The next morning brought help that did not stop – from family, friends, neighbors, the community, former co-workers, the KARL program, the wheat family. Anyone and everyone who could offer help did. Two former teachers of Ken offered to rent them a two-story farmhouse west of Junction City that was fully furnished. The couple moved in with half a trash bag full of clothes and a pan of lasagna from a neighbor and lived there for 10 months. Although, the fridge was already so full of offerings that the lasagna barely fit.
In addition to the farmhouse and yard, the couple lost irrigation pivots, bins, other buildings and a couple of pieces of equipment.

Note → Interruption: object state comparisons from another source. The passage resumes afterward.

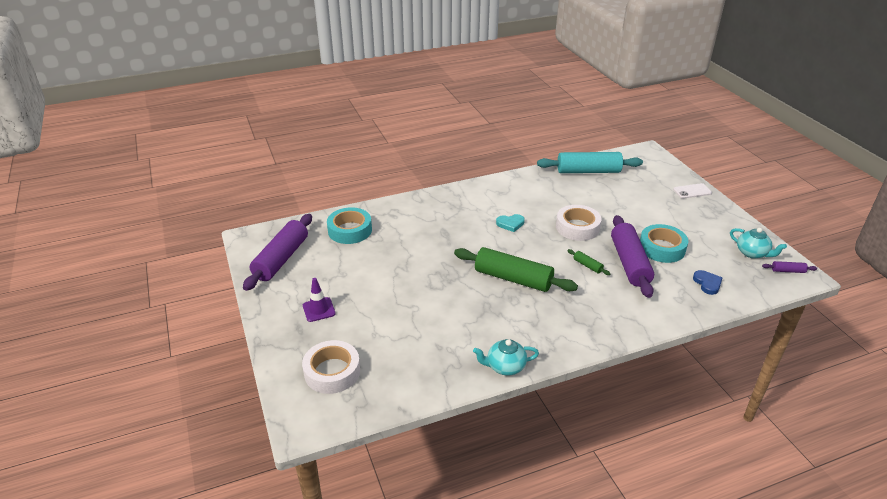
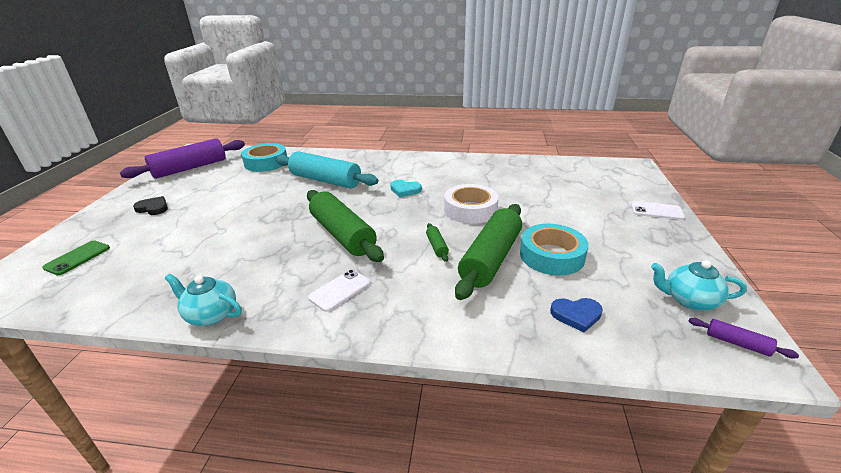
camera: 30 degrees right, 5 degrees down
(319, 309) = (153, 208): purple traffic cone -> black heart
(332, 372) = (77, 258): white tape -> green phone
(564, 319) = (340, 290): none -> white phone
(588, 171) = (542, 168): turquoise rolling pin -> turquoise rolling pin (325, 180)
(629, 263) = (490, 259): purple rolling pin -> green rolling pin
(707, 283) = (576, 315): blue heart -> blue heart turned 75 degrees clockwise
(752, 253) = (689, 300): turquoise teapot -> turquoise teapot turned 120 degrees clockwise

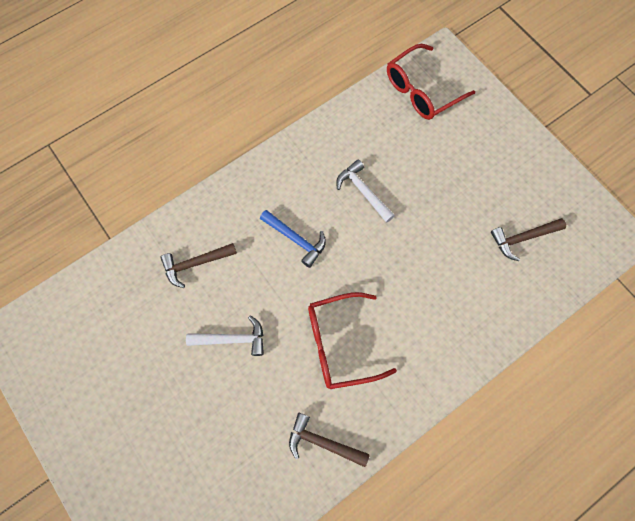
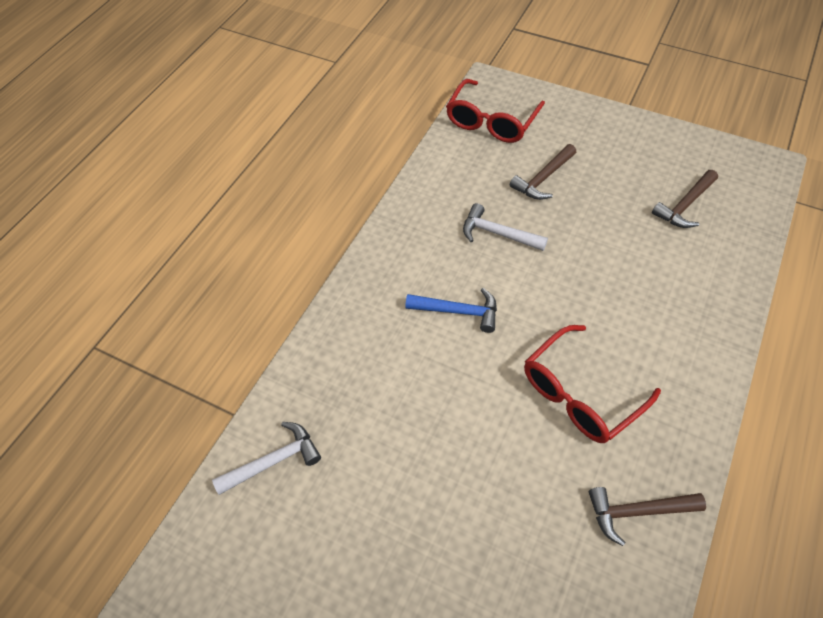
camera: 25 degrees left, 15 degrees down
(195, 264) = (359, 390): brown hammer -> brown hammer (543, 178)
(232, 339) = (455, 451): white hammer -> white hammer (273, 461)

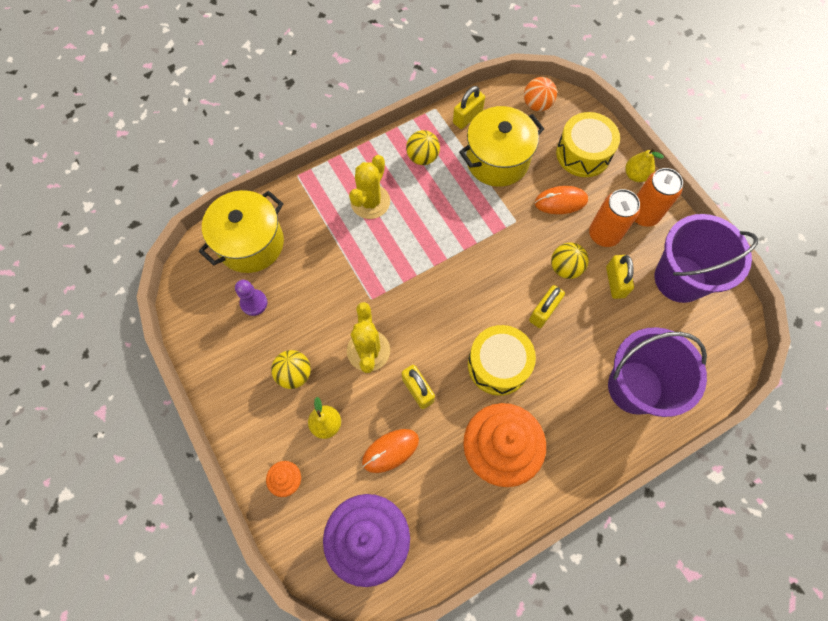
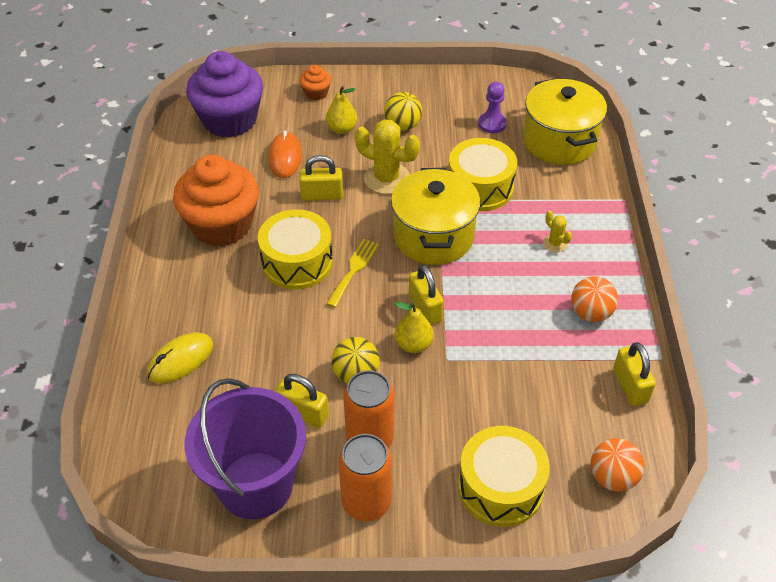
camera: 120 degrees right, 20 degrees down
(339, 276) = (480, 187): none -> yellow drum
(370, 202) = (555, 243): yellow cactus -> yellow cactus, size x0.49
(422, 157) = (590, 313): yellow ball -> orange ball
(479, 320) = (354, 270): none -> yellow fork
(497, 160) = (544, 384): yellow pot -> yellow pot (433, 236)
(544, 311) = (321, 327): yellow padlock -> yellow padlock (425, 308)
(560, 201) = (444, 419): orange mouse -> none
(635, 175) = (429, 531): yellow pear -> yellow pear (413, 344)
(635, 387) = (180, 360): purple bucket -> yellow mouse

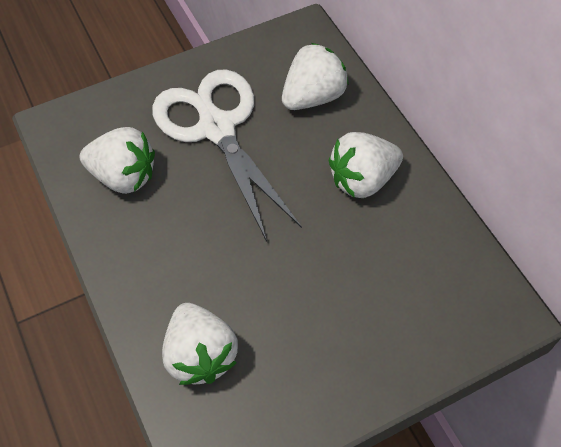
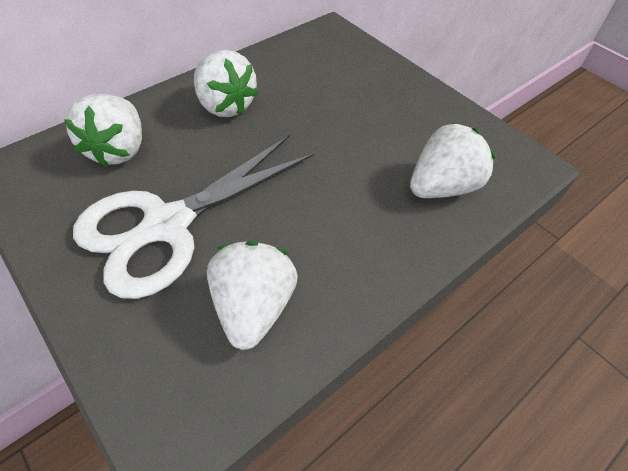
camera: 105 degrees left, 5 degrees down
(313, 97) = (119, 149): white strawberry -> white strawberry turned 120 degrees counterclockwise

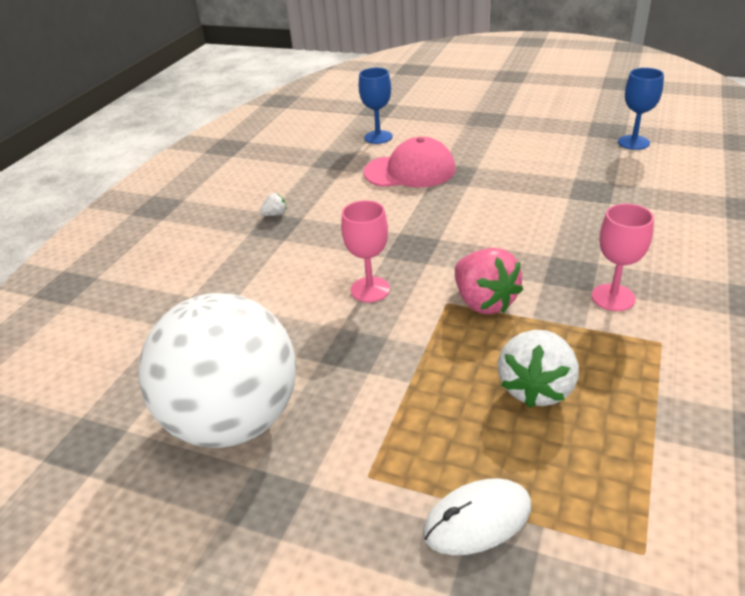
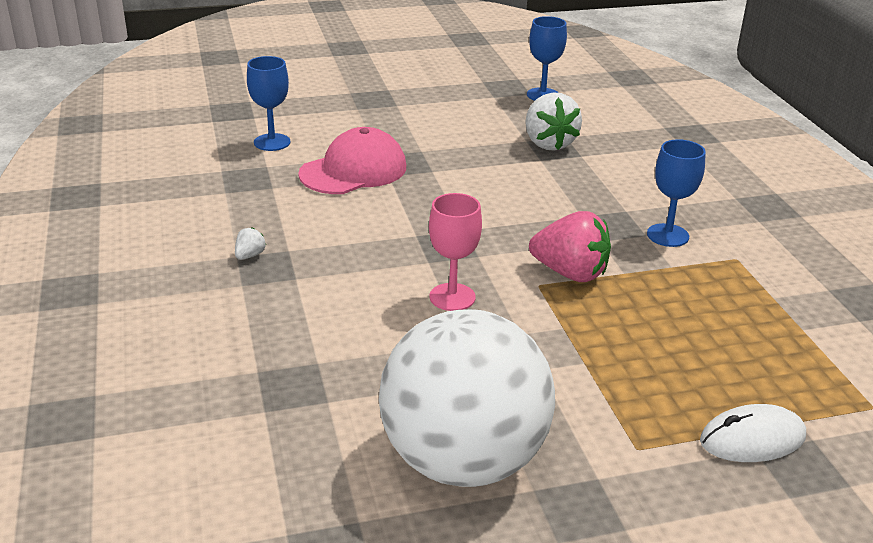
camera: 40 degrees left, 5 degrees down
(477, 519) = (752, 439): white mouse -> white mouse turned 45 degrees clockwise
(536, 388) = (688, 326): white strawberry -> white strawberry (548, 143)
(613, 297) = (667, 235): pink goblet -> blue goblet

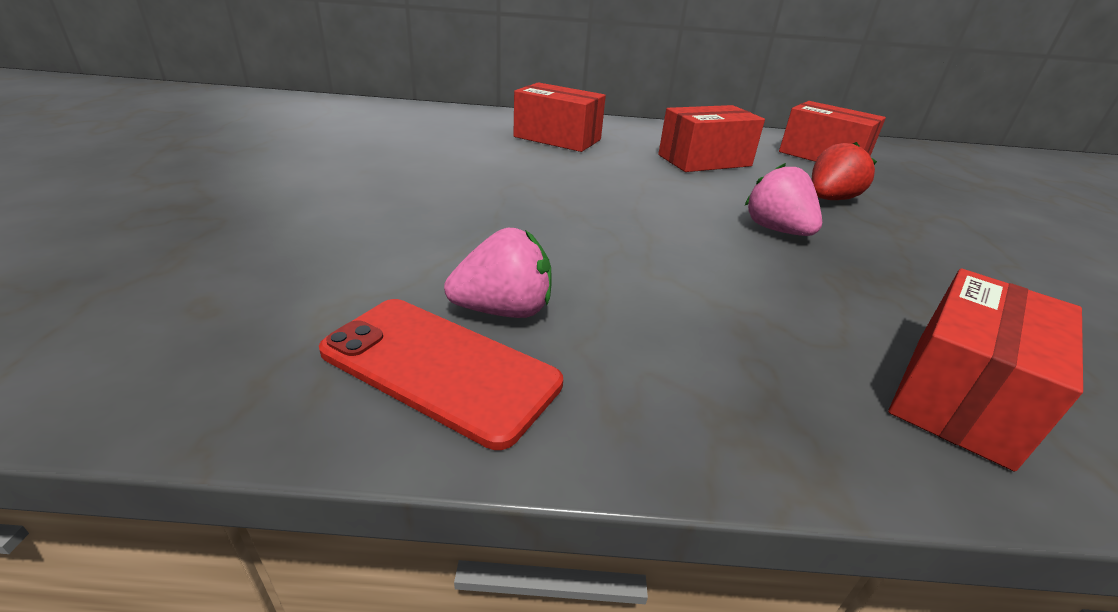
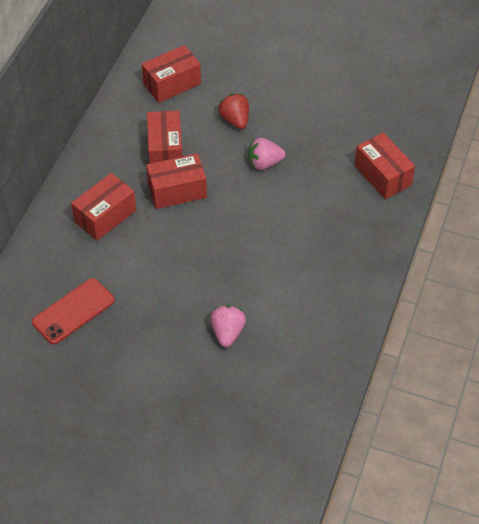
camera: 70 degrees left, 20 degrees up
(439, 367) = (338, 309): red phone -> red phone (73, 311)
(504, 310) = (309, 285): pink strawberry -> pink strawberry (227, 332)
(640, 171) = (177, 191): none -> red box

But one of the hardest chores was cleaning up all the acres where debris was scattered like crumbs.
“It literally just chewed stuff up and so there was a lot of stuff that was spread out over the fields,” Ken said. “Little pieces. You’d find a handle off a truck, and there was a lot of things that you couldn’t tell what they were.”
In addition to picking up individual pieces of debris, Ken and his helpers burned wheat stubble and then had to mine the debris hidden under the stubble. It couldn’t be done all at once, so it was done one smoky, dusty terrace at a time.
Within just a few weeks, it was time for wheat harvest. Luckily, Ken was no stranger to borrowing trucks or tractors from his brother or neighbors. And wheat harvest felt like a return to something normal.
“That was the first thing that felt like I was doing something that’s not picking stuff up and not tornado-related,” Ken said. “Although harvest was a real trip, cutting around stuff out in the wheat fields, that was what got me back into the right frame of mind to at least start a plan.”
The couple navigated insurance and deciding where and how to rebuild their farmstead. The home builders broke ground at the end of September and they moved into their brand-new home the first weekend of the next April.
Their story does not end there. When health issues popped up, Ken made the difficult decision to retire. One of the neighbors who stepped up after the tornado and brought out a loader to help out had a son coming home and wanted to expand his operation. So Ken and Deb made the calls – first to their landlords and then to others – it was time to turn over the operation to a new generation.
“One weekend, that’s about all I did was call people and let them know,” Ken said. “As it turned out, I’ve been way healthier than I was expecting to be from this whole deal, so I could have kept going. But once you make the decision, I’ve been at peace with it pretty much.”
While COVID-19 disrupted retirement travel plans, the Woods have found themselves as busy as ever. Deb now helps share her story about taking an inventory of both everything in the machine shed and in the house, but also putting together a grab-and-go box with all the policy and phone numbers needed if the worst happens. And Ken found he missed serving on wheat industry boards, so he quickly applied when a spot opened up for the board for the National Wheat Foundation.
“Now I’m probably busier than I want to be, but it’s self-inflicted,” Ken said. “So I’m good with that.”
Through it all – farming, tornadoes, rebuilding a home, retiring – Ken and Deb know one truth above all else – it’s the people around you that matter most.
“I feel like we’ve come out on the other side stronger and more resilient,” Deb said. “All of the people that helped us get through the recovery; we couldn’t have done it without them. Building those relationships and keeping in touch with people and having that community – it really helps you get through things like this.”